A couple of bits of round pushchair tube went across
the frame as supports for the base board, and
some smaller tube with a bore of 10mm was fixed
inside one of them to hold stub axles for the wheels. The stub
axles were made out of a 10mm rod from a wide computer printer.
The bicycle wheels originally had 8mm spindles but the
plastic bearings were worn out (probably the reason the bike had been scrapped).
Normally when using bicycle wheels for a trailer you have to build outriggers
to support both ends of the wheel spindles. I figured if I could get away
with drilling the bearings out to 10mm, the larger axles would be strong
enough not to need an outrigger, and the trailer was already quite wide
due to aiming for the maximum size that would fit into a Ford Ka load space.
In fact, by an amazing bit of luck, we later found it just fitted through
the door of the lifts in Debenhams multi storey car park in Swindon with
about 1cm of clearance!
I drilled the bearings out
in steps, starting with 8.5mm, then 9, 9.5 and then 10. The wheels turned
without wobbles, and standing on the trailer frame didn't bend the axles,
so I decided the idea might work.
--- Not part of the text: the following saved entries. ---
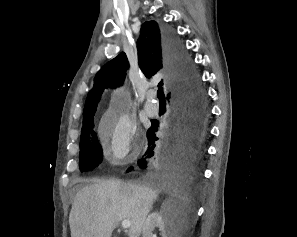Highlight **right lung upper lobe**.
<instances>
[{
	"instance_id": "cb5924a9",
	"label": "right lung upper lobe",
	"mask_w": 297,
	"mask_h": 237,
	"mask_svg": "<svg viewBox=\"0 0 297 237\" xmlns=\"http://www.w3.org/2000/svg\"><path fill=\"white\" fill-rule=\"evenodd\" d=\"M138 64L146 77L156 74L160 69L167 72L166 81L172 85V75L168 68L163 45L162 27L155 21L145 22L137 41ZM128 61L122 52L109 61L94 78V86L89 92L83 114V128L93 125V116L104 88L122 85L125 79ZM163 84V80L159 85Z\"/></svg>"
}]
</instances>
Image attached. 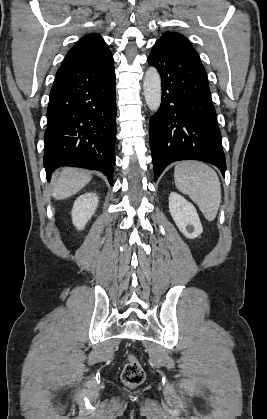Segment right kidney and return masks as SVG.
<instances>
[{
	"instance_id": "ca27d5eb",
	"label": "right kidney",
	"mask_w": 267,
	"mask_h": 419,
	"mask_svg": "<svg viewBox=\"0 0 267 419\" xmlns=\"http://www.w3.org/2000/svg\"><path fill=\"white\" fill-rule=\"evenodd\" d=\"M98 205V197L95 193H86L79 196L74 202L71 215L72 222L78 230L85 228Z\"/></svg>"
}]
</instances>
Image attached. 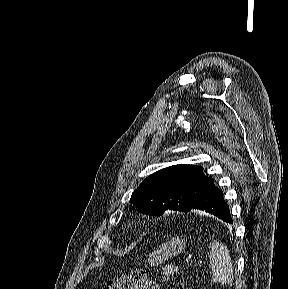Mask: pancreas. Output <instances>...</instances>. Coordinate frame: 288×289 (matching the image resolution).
I'll list each match as a JSON object with an SVG mask.
<instances>
[{
	"instance_id": "obj_1",
	"label": "pancreas",
	"mask_w": 288,
	"mask_h": 289,
	"mask_svg": "<svg viewBox=\"0 0 288 289\" xmlns=\"http://www.w3.org/2000/svg\"><path fill=\"white\" fill-rule=\"evenodd\" d=\"M170 273H171V270H169L168 268H164L162 272L163 280L168 281Z\"/></svg>"
}]
</instances>
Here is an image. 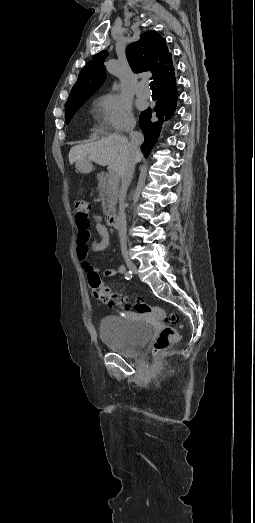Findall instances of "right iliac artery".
Listing matches in <instances>:
<instances>
[{"mask_svg": "<svg viewBox=\"0 0 255 523\" xmlns=\"http://www.w3.org/2000/svg\"><path fill=\"white\" fill-rule=\"evenodd\" d=\"M125 278H126L127 280L131 279V278H132V272H131V271L126 272V273H125Z\"/></svg>", "mask_w": 255, "mask_h": 523, "instance_id": "right-iliac-artery-1", "label": "right iliac artery"}]
</instances>
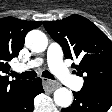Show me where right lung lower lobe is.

I don't know how the bearings will wear,
but the trailer's only got to go from the nearest car park into a pedestrian
area, and both wheels and bearings should be easy to replace.
The sharp corners were sliced
off as I didn't fancy them sticking into my ankles, and 8mm nuts were welded
inside the front corners to mount shortened
legs cut from a scrapped table.
The base of a removable handle was made out of
a bit of square tube; a convenient piece of round tube with a bend in the
middle was welded to it and a socket with a fixed nut put on the frame
for a mounting pin. The socket doesn't look all that heavy duty, but I
wanted the whole thing to pack as flat as possible.
Having got the assembly to work OK as a trailer,
it occurred to me that if I welded some more leg mounts into the back corners
as well, and made a set of longer legs, it could
double as a small table at the destination.